Let’s say 70% of this 900 MW comes from wind, 25% from solar (hot water system RECs, rooftop PV, and concentrating solar power [CSP]), and 5% from HDRGE, in 2020. Give these capacity factors of 33%, 20% and 90% respectively. That comes to a peak installed capacity of about 1900 MW wind, 1100 MW solar and 50 MW HDRGE, rising from a current (2009) level of 390 740 MW (wind), say 50 MW solar (mostly hot water, some PV, no CSP), and 0 MW from HDRGE. That’s a total of 630 large (3 MW) turbines and some novel build outs of the other techs (largely CSP and HDRGE).
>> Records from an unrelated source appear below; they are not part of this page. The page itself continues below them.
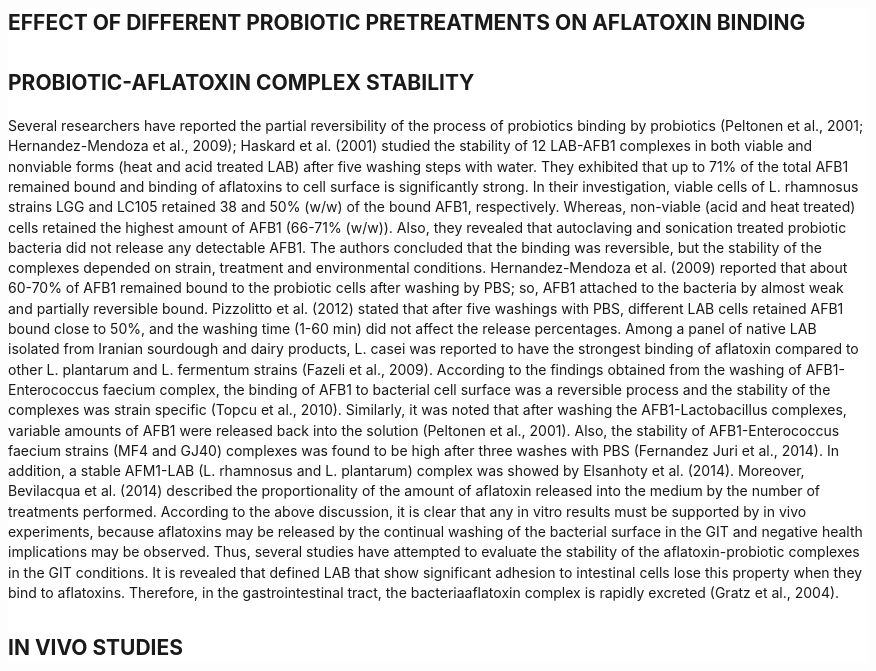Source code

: 
## EFFECT OF DIFFERENT PROBIOTIC PRETREATMENTS ON AFLATOXIN BINDING


## PROBIOTIC-AFLATOXIN COMPLEX STABILITY

Several researchers have reported the partial reversibility of the process of probiotics binding by probiotics (Peltonen et al., 2001; Hernandez-Mendoza et al., 2009); Haskard et al. (2001) studied the stability of 12 LAB-AFB1 complexes in both viable and nonviable forms (heat and acid treated LAB) after five washing steps with water. They exhibited that up to 71% of the total AFB1 remained bound and binding of aflatoxins to cell surface is significantly strong. In their investigation, viable cells of L. rhamnosus strains LGG and LC105 retained 38 and 50% (w/w) of the bound AFB1, respectively. Whereas, non-viable (acid and heat treated) cells retained the highest amount of AFB1 (66-71% (w/w)). Also, they revealed that autoclaving and sonication treated probiotic bacteria did not release any detectable AFB1. The authors concluded that the binding was reversible, but the stability of the complexes depended on strain, treatment and environmental conditions. Hernandez-Mendoza et al. (2009) reported that about 60-70% of AFB1 remained bound to the probiotic cells after washing by PBS; so, AFB1 attached to the bacteria by almost weak and partially reversible bound. Pizzolitto et al. (2012) stated that after five washings with PBS, different LAB cells retained AFB1 bound close to 50%, and the washing time (1-60 min) did not affect the release percentages. Among a panel of native LAB isolated from Iranian sourdough and dairy products, L. casei was reported to have the strongest binding of aflatoxin compared to other L. plantarum and L. fermentum strains (Fazeli et al., 2009). According to the findings obtained from the washing of AFB1-Enterococcus faecium complex, the binding of AFB1 to bacterial cell surface was a reversible process and the stability of the complexes was strain specific (Topcu et al., 2010). Similarly, it was noted that after washing the AFB1-Lactobacillus complexes, variable amounts of AFB1 were released back into the solution (Peltonen et al., 2001). Also, the stability of AFB1-Enterococcus faecium strains (MF4 and GJ40) complexes was found to be high after three washes with PBS (Fernandez Juri et al., 2014). In addition, a stable AFM1-LAB (L. rhamnosus and L. plantarum) complex was showed by Elsanhoty et al. (2014). Moreover, Bevilacqua et al. (2014) described the proportionality of the amount of aflatoxin released into the medium by the number of treatments performed. According to the above discussion, it is clear that any in vitro results must be supported by in vivo experiments, because aflatoxins may be released by the continual washing of the bacterial surface in the GIT and negative health implications may be observed. Thus, several studies have attempted to evaluate the stability of the aflatoxin-probiotic complexes in the GIT conditions. It is revealed that defined LAB that show significant adhesion to intestinal cells lose this property when they bind to aflatoxins. Therefore, in the gastrointestinal tract, the bacteriaaflatoxin complex is rapidly excreted (Gratz et al., 2004).


## IN VIVO STUDIES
With its vast potential renewable energy resources, my view is that this is an achieveable regional goal for a place like SA. It is most likely to be realised if UHVDC lines can be strung out to the Eyre Peninsula (abundant wind resources) and/or the interior deserts (for CSP and HDRGE). This will require some serious government investments and a re-evaluation of current regulatory problems that causes first-mover disadvantage. It will also require that SA continues to lead the other Australian states in providing the most attractive incentives for renewables deployment. A (potentially large) caveat is that managing the relatively low quality (fluctuating and periodically pulsing) electrical inputs derived from wind will be a big challenge for the utilities, if a 33% contribution is achieved. This makes it tough to maintain a standard and constant electrical frequency and demands micromangement of spinning reserve in order to to dispatch the constant load we expect.
Is a 33% renewables by 2020 achieveable as a national Australian target? In my humble opinion, not a snowflake’s chance in hell.
SA has a relatively small electricity demand compared to the national total, an already well developed renewable energy infrastructure, and some of the best resources in the world to tap into. The other states are way behind in build out, as some of the figures in the press release indicate. But most importantly, SA can reach a 33% level with no requirement for large-scale energy storage, and potentially no further fossil fuel backup. The state is connected to the large east coast grid, powered predominantly by coal, and can draw on this abundant supply via the Murraylink interconnector when the wind stops blowing and the sun stops shining (being generalised here, but basically, when delivery is well below the nominal 33%). We can also sell to the east coast grid when delivery is near peak. We’ll be the Denmark of the south — with both the admirable and dubious energy connotations that this brings.
For Australia’s total electricty supply, it’s a whole ‘nuther ballgame. Enter nukes.